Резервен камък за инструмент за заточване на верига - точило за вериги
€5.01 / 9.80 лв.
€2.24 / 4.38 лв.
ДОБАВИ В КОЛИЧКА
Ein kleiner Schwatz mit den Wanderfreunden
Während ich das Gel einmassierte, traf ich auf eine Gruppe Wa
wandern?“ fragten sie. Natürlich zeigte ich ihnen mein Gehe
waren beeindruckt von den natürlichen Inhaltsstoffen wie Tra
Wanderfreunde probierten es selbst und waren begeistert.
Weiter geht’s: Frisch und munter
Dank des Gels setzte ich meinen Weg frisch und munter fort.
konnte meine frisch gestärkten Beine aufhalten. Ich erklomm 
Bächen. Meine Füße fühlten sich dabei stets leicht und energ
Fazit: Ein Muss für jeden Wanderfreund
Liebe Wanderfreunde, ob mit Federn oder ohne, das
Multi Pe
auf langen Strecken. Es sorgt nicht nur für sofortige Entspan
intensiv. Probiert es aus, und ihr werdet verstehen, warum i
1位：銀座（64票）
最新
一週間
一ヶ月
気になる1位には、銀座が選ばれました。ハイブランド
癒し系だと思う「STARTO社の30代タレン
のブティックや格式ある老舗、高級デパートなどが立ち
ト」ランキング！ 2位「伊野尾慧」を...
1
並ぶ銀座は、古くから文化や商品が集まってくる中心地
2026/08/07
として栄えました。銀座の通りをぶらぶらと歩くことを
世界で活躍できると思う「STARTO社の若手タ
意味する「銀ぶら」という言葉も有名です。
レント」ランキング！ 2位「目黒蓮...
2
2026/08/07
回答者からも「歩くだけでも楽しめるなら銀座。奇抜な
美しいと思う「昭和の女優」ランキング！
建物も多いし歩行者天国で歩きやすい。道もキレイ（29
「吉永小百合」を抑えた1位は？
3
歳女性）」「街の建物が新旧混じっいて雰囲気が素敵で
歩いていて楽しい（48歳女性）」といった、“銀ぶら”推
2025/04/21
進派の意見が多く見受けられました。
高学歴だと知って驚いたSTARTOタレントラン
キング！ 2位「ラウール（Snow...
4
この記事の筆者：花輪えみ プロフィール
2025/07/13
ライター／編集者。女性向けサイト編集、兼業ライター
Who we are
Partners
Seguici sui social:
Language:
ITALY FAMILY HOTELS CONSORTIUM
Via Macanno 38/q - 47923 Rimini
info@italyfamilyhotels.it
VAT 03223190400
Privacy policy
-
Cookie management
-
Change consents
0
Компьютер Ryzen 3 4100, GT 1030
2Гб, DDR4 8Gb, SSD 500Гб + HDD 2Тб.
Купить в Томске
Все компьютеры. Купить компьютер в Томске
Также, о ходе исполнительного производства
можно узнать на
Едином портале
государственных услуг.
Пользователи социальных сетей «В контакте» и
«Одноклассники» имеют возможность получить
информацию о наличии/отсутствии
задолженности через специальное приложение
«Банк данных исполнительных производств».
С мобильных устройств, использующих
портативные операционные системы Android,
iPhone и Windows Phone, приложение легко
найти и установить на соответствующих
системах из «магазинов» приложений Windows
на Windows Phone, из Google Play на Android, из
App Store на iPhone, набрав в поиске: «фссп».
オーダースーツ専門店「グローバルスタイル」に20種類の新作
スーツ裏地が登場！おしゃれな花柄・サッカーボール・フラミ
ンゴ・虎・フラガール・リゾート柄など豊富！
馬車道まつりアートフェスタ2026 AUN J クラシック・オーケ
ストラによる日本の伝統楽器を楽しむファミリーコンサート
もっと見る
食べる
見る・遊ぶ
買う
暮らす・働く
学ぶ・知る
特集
===
§ **WHAT IS EXPECTED**
Locate the line with "Едином портале" in the entries above; extract it and every line after it, verbatim.

§ **EXERCISE RESULT**
Едином портале
государственных услуг.
Пользователи социальных сетей «В контакте» и
«Одноклассники» имеют возможность получить
информацию о наличии/отсутствии
задолженности через специальное приложение
«Банк данных исполнительных производств».
С мобильных устройств, использующих
портативные операционные системы Android,
iPhone и Windows Phone, приложение легко
найти и установить на соответствующих
системах из «магазинов» приложений Windows
на Windows Phone, из Google Play на Android, из
App Store на iPhone, набрав в поиске: «фссп».
オーダースーツ専門店「グローバルスタイル」に20種類の新作
スーツ裏地が登場！おしゃれな花柄・サッカーボール・フラミ
ンゴ・虎・フラガール・リゾート柄など豊富！
馬車道まつりアートフェスタ2026 AUN J クラシック・オーケ
ストラによる日本の伝統楽器を楽しむファミリーコンサート
もっと見る
食べる
見る・遊ぶ
買う
暮らす・働く
学ぶ・知る
特集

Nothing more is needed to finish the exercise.